There is no question that structures with expansive, shining surfaces are appealing. Their reflectivity also serves a purpose, dramatically reducing solar heat gain throughout the year. But lacking adequate concern for the reflected light and redirected and/or concentrated solar radiation has caused personal injury, glare, heat damage, and overheating of adjacent buildings.
In 2010 reports emerged about the "Vdara Death Ray"—concentrated reflections that burned sunbathers on the Las Vegas hotel's pool deck. In a similar case, light reflected from the facade of the Wynn hotel tower burned the roofing materials on the building's podium as they were about to be installed. Both cases involved a concave, curved facade of highly reflective glass facing the sun for part of the day. Similar problems were created by Frank Gehry's Disney Hall in Los Angeles, but not by glass; specular polished stainless-steel panels caused excessive solar glare and heat gain in adjacent buildings.

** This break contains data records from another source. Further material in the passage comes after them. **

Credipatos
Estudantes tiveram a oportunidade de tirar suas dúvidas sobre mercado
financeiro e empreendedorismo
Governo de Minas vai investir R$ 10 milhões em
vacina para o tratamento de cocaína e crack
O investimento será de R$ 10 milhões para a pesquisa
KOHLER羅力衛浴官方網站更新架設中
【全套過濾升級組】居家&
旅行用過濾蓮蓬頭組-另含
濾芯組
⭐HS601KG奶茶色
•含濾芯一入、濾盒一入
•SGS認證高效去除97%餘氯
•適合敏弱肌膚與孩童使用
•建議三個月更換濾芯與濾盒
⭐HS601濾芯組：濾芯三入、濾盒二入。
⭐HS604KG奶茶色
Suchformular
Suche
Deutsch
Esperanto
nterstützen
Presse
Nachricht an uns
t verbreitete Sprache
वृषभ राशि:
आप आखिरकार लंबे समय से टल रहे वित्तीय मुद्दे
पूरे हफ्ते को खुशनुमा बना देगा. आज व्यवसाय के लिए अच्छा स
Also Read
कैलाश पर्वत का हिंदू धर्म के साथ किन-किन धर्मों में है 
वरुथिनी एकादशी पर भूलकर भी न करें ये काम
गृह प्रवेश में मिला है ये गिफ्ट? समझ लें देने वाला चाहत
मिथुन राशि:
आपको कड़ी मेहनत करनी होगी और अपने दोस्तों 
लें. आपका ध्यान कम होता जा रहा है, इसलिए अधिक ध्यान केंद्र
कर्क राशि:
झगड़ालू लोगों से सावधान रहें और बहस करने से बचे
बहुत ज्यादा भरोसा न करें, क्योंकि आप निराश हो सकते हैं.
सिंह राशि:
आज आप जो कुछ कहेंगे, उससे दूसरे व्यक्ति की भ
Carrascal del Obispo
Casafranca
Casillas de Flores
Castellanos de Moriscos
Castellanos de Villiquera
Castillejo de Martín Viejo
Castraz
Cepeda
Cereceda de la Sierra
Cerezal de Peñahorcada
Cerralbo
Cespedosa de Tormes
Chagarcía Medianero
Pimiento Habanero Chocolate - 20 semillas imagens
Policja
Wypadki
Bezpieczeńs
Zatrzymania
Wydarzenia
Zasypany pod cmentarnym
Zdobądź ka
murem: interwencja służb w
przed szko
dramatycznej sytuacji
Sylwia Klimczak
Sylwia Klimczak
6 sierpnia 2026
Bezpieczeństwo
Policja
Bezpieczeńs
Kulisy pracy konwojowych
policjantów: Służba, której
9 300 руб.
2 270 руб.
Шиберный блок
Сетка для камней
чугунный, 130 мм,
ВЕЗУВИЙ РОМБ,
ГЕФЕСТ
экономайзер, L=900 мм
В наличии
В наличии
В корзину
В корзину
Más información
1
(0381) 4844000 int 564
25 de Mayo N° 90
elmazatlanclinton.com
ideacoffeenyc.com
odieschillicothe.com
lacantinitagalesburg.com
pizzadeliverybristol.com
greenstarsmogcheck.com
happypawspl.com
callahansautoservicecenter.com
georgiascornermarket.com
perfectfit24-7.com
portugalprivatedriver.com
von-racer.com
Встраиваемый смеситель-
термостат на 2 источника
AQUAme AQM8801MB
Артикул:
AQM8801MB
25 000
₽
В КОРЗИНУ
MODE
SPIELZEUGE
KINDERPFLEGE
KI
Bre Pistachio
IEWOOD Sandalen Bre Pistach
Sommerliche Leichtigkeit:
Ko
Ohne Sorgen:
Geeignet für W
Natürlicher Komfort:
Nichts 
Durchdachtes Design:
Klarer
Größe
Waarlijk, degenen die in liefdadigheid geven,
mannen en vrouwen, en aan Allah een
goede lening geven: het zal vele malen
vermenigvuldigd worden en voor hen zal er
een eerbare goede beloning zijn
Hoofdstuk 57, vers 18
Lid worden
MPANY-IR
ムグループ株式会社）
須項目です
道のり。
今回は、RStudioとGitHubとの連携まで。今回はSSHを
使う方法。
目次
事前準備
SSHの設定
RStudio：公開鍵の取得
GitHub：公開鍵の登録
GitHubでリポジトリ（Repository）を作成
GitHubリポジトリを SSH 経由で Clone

Redirected solar radiation can cause trouble even without being concentrated. The south facade of Museum Tower, a new 42-story residential building adjacent to the Nasher Sculpture Center in Dallas, is redirecting light that defeats Renzo Piano's "magic carpet" roof on the Nasher. The roof is designed to prevent direct solar light from the south, but reflected sunlight now comes from the north.
Unfortunately, because most of the cases involve whole building facades, the options for corrective measures are limited and usually extraordinarily expensive. All of these, of course, could have been prevented by some working knowledge of reflection and the consequences of highly reflective building surfaces.
Materials have two types of reflectance: specular reflectance, which reflects light like a mirror, and diffuse reflectance, which reflects in all directions. The amount of reflectance is expressed as a percentage of incident light. Although diffuse white buildings can be bright and occasionally glaring, extreme problems are generally caused when specular reflectance approaches 20 percent. With up to 100 watts per square foot of solar power hitting the glass, even the directly reflected rays of the sun pack a real energy punch.
To prevent reflectance problems, local codes could ban the use of facade materials with more than 10 percent specular visible-light reflectance. This will work, but it might unreasonably restrict architectural design. As an alternative, communities could require reflectance studies when a highly reflective facade is proposed.
With current technology, reflectance problems can be thoroughly studied using ray-tracing software. These studies produce exact data and can be automated to provide video of the sun striking the site throughout the year. For complex buildings, the cost and time of such studies are probably warranted.
But for many projects, an inexpensive heliodon study could prove adequate. This can be done with a relatively simple building model, finished in exactly the same reflectance and specularity as the proposed building, in a darkened room. It's helpful to include simple models of surrounding structures and topography. Then, using white paper to help detect reflected beams and a light meter to measure the amount, note the solar angles at which beams of light will be reflected onto the site or adjacent buildings. Simple sun-path diagrams will help determine the times when problems might occur. For any study, it is important to understand the community and its structures.